### EXCERPT PROVIDED

You can solve your problem by merging both of your series and storing them in pandas dataframe. Then you can use any desired technique to identify and remove outliers. Take a look at the post mentioned above.
Here is my take on your particular problem using a snippet that can handle more than one series:
Since I don't have access to your data, the following snippet will produce two series where one of them has a distinctive outlier:
def sample(colname):
base = 100
nsample = 20
sigma = 10
# Basic df with trend and sinus seasonality
trend1 = np.linspace(0,1, nsample)
y1 = np.sin(trend1)
dates = pd.date_range(pd.datetime(2016, 1, 1).strftime('%Y-%m-%d'), periods=nsample).tolist()
df = pd.DataFrame({'dates':dates, 'trend1':trend1, 'y1':y1})
df = df.set_index(['dates'])
df.index = pd.to_datetime(df.index)
# Gaussian Noise with amplitude sigma
df['y2'] = sigma * np.random.normal(size=nsample)
df['y3'] = df['y2'] + base + (np.sin(trend1))
df['trend2'] = 1/(np.cos(trend1)/1.05)
df['y4'] = df['y3'] * df['trend2']
df=df['y4'].to_frame()
df.columns = [colname]
return(df)
df_sample1 = sample(colname = 'series1')
df_sample2 = sample(colname = 'series2')
df_sample2['series2'].iloc[10] = 800
df_sample1.plot()
df_sample2.plot()
Series 1 - No outliers
Series 2 - A distinctive outlier
Now you can merge those series like this:
# Merge dataframes
df_merged = pd.merge(df_sample1, df_sample2, how='outer', left_index=True, right_index=True)
df_merged.plot()
What is considered an outlier will depend full on the nature of your dataset. In this case, you can set the level for identifying outliers using sscipy.zscore(). In the following case, every observation with a difference that exceeds 3 is considered an outlier.

### SET TASK 1
In the pandas outlier excerpt, list every function called with the "pd." prefix.
The pandas outlier excerpt and the listing are unrelated.

### INFORMATION SHOWN
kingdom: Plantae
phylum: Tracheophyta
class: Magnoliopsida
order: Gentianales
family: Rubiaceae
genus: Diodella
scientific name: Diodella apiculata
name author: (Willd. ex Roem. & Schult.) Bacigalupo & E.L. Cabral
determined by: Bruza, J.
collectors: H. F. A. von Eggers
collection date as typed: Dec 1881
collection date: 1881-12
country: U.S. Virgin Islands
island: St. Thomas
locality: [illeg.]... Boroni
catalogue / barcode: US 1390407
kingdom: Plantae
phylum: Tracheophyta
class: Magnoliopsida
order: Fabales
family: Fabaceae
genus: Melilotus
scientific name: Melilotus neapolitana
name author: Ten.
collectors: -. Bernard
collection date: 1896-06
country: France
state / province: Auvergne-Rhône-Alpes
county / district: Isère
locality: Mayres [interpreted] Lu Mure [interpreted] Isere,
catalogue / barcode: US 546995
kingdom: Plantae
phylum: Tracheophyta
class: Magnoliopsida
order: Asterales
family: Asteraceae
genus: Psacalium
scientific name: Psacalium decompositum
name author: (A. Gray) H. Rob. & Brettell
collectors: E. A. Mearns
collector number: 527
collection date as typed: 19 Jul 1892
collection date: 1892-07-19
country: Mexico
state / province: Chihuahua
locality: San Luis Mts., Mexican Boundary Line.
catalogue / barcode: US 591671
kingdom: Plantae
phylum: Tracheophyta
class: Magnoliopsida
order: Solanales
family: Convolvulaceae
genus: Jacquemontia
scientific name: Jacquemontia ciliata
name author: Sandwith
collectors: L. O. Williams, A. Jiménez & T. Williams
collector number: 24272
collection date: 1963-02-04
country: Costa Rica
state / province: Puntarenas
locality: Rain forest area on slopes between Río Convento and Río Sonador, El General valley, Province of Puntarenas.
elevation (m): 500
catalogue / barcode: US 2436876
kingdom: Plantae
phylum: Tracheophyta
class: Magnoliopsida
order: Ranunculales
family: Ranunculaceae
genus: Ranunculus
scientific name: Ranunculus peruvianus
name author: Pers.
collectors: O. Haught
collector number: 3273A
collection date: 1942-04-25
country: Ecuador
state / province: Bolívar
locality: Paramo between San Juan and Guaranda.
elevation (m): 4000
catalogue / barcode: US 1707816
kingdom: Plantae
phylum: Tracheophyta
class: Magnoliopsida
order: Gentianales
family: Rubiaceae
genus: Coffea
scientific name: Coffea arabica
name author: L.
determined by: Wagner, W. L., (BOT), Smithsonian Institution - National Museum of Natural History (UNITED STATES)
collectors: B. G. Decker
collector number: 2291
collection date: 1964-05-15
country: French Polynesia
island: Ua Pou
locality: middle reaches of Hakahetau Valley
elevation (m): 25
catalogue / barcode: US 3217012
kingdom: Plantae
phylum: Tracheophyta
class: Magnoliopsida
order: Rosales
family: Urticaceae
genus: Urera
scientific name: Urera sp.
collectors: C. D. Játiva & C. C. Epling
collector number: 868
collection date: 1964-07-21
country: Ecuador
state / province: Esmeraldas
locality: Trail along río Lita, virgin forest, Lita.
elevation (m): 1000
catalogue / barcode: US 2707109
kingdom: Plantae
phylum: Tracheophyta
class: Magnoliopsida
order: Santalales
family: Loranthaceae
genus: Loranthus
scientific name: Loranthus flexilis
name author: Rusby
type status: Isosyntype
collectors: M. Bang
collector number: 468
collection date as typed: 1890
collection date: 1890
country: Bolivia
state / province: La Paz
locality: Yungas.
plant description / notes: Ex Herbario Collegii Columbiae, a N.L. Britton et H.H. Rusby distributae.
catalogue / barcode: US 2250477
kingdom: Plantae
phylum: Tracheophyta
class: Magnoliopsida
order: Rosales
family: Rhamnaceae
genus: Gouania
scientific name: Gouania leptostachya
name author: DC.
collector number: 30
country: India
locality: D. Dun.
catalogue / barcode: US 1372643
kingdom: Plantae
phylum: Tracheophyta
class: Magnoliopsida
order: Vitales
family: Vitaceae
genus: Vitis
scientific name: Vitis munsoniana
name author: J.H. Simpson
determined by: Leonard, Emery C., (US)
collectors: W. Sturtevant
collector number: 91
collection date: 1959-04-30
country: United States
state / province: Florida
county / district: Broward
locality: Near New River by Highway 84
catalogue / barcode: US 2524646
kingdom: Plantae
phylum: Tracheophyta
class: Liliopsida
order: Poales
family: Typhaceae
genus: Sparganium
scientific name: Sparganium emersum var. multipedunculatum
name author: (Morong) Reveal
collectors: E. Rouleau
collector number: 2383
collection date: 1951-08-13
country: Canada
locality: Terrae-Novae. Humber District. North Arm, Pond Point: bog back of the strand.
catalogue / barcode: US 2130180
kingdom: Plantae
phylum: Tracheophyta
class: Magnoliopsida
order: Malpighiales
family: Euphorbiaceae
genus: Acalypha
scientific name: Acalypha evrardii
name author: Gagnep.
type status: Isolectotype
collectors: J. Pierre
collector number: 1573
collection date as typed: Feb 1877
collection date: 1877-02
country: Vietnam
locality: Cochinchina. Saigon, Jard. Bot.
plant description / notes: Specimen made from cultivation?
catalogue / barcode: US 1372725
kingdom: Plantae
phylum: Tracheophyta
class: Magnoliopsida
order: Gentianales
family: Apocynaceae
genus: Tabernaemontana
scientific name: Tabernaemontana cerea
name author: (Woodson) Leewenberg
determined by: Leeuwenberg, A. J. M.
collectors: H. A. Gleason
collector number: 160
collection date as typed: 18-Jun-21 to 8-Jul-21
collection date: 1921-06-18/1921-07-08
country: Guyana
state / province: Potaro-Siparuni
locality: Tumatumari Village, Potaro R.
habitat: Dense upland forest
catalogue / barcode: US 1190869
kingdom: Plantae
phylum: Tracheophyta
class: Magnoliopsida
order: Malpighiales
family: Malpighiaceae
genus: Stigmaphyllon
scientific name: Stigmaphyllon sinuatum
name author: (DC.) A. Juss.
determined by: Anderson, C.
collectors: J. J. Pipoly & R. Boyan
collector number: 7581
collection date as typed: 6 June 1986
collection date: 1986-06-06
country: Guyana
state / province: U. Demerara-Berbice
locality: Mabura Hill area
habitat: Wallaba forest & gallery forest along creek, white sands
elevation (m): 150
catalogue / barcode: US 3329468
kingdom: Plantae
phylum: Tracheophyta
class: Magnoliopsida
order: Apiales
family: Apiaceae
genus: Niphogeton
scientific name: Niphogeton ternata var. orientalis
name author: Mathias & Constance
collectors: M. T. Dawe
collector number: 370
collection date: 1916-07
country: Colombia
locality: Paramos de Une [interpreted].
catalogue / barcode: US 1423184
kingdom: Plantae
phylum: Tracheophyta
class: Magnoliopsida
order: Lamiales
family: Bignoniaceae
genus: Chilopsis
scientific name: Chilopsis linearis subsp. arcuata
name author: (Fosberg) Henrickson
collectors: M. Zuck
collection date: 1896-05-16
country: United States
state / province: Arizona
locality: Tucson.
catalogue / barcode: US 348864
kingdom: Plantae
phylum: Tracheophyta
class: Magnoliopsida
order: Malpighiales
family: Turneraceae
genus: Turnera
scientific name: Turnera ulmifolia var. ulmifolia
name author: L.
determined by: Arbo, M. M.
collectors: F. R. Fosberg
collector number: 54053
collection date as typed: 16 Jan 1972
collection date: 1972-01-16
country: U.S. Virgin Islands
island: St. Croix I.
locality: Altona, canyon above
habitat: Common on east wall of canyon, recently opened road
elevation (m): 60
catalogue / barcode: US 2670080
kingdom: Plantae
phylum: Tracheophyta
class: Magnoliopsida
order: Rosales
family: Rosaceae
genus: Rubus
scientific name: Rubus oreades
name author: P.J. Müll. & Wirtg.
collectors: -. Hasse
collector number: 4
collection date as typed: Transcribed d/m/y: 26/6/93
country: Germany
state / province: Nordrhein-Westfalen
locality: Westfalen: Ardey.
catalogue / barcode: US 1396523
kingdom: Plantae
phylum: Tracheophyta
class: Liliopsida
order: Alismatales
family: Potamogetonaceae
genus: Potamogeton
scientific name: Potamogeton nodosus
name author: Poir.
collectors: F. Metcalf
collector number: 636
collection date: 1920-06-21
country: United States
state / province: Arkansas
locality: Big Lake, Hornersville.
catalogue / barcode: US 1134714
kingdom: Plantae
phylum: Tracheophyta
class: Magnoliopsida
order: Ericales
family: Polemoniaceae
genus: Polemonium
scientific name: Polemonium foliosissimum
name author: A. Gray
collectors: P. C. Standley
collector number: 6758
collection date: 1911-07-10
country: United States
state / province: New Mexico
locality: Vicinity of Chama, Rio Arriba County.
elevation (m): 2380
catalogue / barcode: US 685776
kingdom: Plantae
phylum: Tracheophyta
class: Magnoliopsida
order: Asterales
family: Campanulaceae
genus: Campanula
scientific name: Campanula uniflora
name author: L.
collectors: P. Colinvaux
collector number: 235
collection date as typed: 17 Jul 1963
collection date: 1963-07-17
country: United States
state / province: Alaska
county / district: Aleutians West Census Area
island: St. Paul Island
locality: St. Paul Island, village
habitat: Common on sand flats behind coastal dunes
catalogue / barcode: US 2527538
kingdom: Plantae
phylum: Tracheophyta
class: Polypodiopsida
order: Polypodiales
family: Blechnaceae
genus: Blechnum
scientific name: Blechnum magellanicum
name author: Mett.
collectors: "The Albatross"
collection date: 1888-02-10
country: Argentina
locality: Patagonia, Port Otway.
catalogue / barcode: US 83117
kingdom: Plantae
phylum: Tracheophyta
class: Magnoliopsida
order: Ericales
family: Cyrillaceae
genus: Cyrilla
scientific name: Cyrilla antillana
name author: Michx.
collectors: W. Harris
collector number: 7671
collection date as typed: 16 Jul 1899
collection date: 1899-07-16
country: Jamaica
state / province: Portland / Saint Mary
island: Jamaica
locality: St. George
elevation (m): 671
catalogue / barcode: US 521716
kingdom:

### SET TASK 2
In the listing, begin at the line that has "collector number: 235" and stop after the line that has "habitat: Common on sand". Reproduce those lines with "collection date" replaced by "date collected", leaving everything else unchanged.

### FULL SOLUTION 1
pd.date_range, pd.datetime, pd.DataFrame, pd.to_datetime, pd.merge

### FULL SOLUTION 2
collector number: 235
date collected as typed: 17 Jul 1963
date collected: 1963-07-17
country: United States
state / province: Alaska
county / district: Aleutians West Census Area
island: St. Paul Island
locality: St. Paul Island, village
habitat: Common on sand flats behind coastal dunes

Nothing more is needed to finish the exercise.